Having set in motion the contempt for authority that eventually gave us Columbine, the left started launching programs ostensibly aimed at “prevention”—i.e., screening for troubled youth—masking its agenda of inspecting for political correctness.  The strategy combined the burgeoning new field of computerized cross-matching with psychological profiling.  The inauguration of Dr. Rees’s proposal could not have been timed better.  Conservatives, at this point largely marginalized by the media, were completely blindsided.

George W. Bush, like his father, knew America’s education system was in trouble.  He thought that, if only he could mandate testing in reading and math, he would force the hand of “progressive” educators.  They would have no choice but to re-establish standards.  In that rationale, he made three errors.  First, he was convinced by his neoconservative allies that tests were, well, actually tests.  The term assessment was lost on both Bush presidencies, in particular the fact that assessments measured opinions more than academics.  Secondly, even the few standards that emerged (such as the Standards of Learning in Virginia and the Profiles of Learning in Minnesota) were initiated more as a way to force teachers to bring minority children from lower-income families up to the mediocre level of their middle-class peers.  Of course, no such thing occurred.  Standards soon had to be lowered across the board to avoid a political backlash.

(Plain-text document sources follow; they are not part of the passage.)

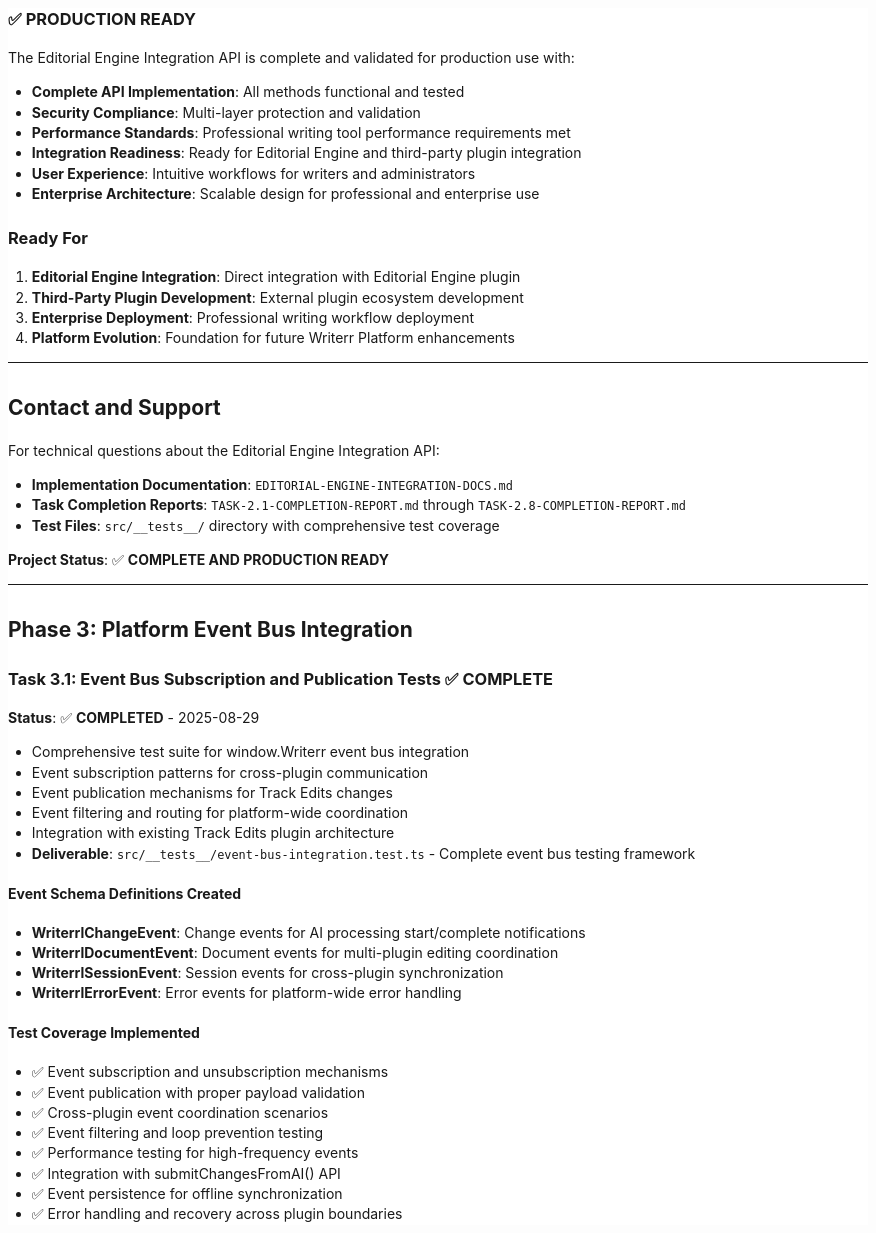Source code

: ### ✅ **PRODUCTION READY**

The Editorial Engine Integration API is complete and validated for production use with:

- **Complete API Implementation**: All methods functional and tested
- **Security Compliance**: Multi-layer protection and validation
- **Performance Standards**: Professional writing tool performance requirements met
- **Integration Readiness**: Ready for Editorial Engine and third-party plugin integration
- **User Experience**: Intuitive workflows for writers and administrators
- **Enterprise Architecture**: Scalable design for professional and enterprise use

### Ready For
1. **Editorial Engine Integration**: Direct integration with Editorial Engine plugin
2. **Third-Party Plugin Development**: External plugin ecosystem development
3. **Enterprise Deployment**: Professional writing workflow deployment
4. **Platform Evolution**: Foundation for future Writerr Platform enhancements

---

## Contact and Support

For technical questions about the Editorial Engine Integration API:
- **Implementation Documentation**: `EDITORIAL-ENGINE-INTEGRATION-DOCS.md`
- **Task Completion Reports**: `TASK-2.1-COMPLETION-REPORT.md` through `TASK-2.8-COMPLETION-REPORT.md`
- **Test Files**: `src/__tests__/` directory with comprehensive test coverage

**Project Status**: ✅ **COMPLETE AND PRODUCTION READY**

---

## Phase 3: Platform Event Bus Integration

### Task 3.1: Event Bus Subscription and Publication Tests ✅ COMPLETE
**Status**: ✅ **COMPLETED** - 2025-08-29
- Comprehensive test suite for window.Writerr event bus integration
- Event subscription patterns for cross-plugin communication
- Event publication mechanisms for Track Edits changes
- Event filtering and routing for platform-wide coordination
- Integration with existing Track Edits plugin architecture
- **Deliverable**: `src/__tests__/event-bus-integration.test.ts` - Complete event bus testing framework

#### Event Schema Definitions Created
- **WriterrlChangeEvent**: Change events for AI processing start/complete notifications
- **WriterrlDocumentEvent**: Document events for multi-plugin editing coordination  
- **WriterrlSessionEvent**: Session events for cross-plugin synchronization
- **WriterrlErrorEvent**: Error events for platform-wide error handling

#### Test Coverage Implemented
- ✅ Event subscription and unsubscription mechanisms
- ✅ Event publication with proper payload validation
- ✅ Cross-plugin event coordination scenarios
- ✅ Event filtering and loop prevention testing
- ✅ Performance testing for high-frequency events
- ✅ Integration with submitChangesFromAI() API
- ✅ Event persistence for offline synchronization
- ✅ Error handling and recovery across plugin boundaries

George W. Bush also inherited his father’s bias toward the United Nations, which had helped to establish the elder Mr. Bush’s credibility on the world stage.  Even though the United Nations thumbed its nose at the President’s War on Terror, he reendorsed UNESCO, undermining any chance he might have had to improve America’s schools.

Even the most prestigious conservative think tanks and advisory organizations do not seem to understand that the interests of the Republican Party are not being served when schools are turning out little socialists year after year.  They somehow expect that curricula which denigrate self-reliance and individualism, play down national sovereignty, scoff at the existence of a Creator, and advocate socialist solutions to healthcare and unemployment are going to produce conservative Republicans.

Exactly how is teacher preparation that is geared to promote Marxist ideals supposed to energize the electorate to vote Republican?  Or advance traditional values?  The questions conservative organizations and think tanks should be asking are: How can we remove the red tape so that private-school startup costs are lessened, thereby providing more supply to meet the demand?  What are the “breakthrough” methodologies that would revolutionize, without stigma, the teaching of basic subjects?  Can we support these techniques through the universities—instead of writing each state a blank check?  How can we penalize the teachers’ unions so that they cannot masquerade as “professional associations”?

In the end, axing the U.S. Department of Education became a no-go, while dozens of vested interests helped sustain a quid pro quo between the department and agencies of the left—all committed to Marxist socialism.

Conservatives will continue to redouble their efforts while missing their aim as long as they refuse to take on the education behemoth.  How long before young graduates are no longer schooled well enough in the principles of liberty to bother defending them?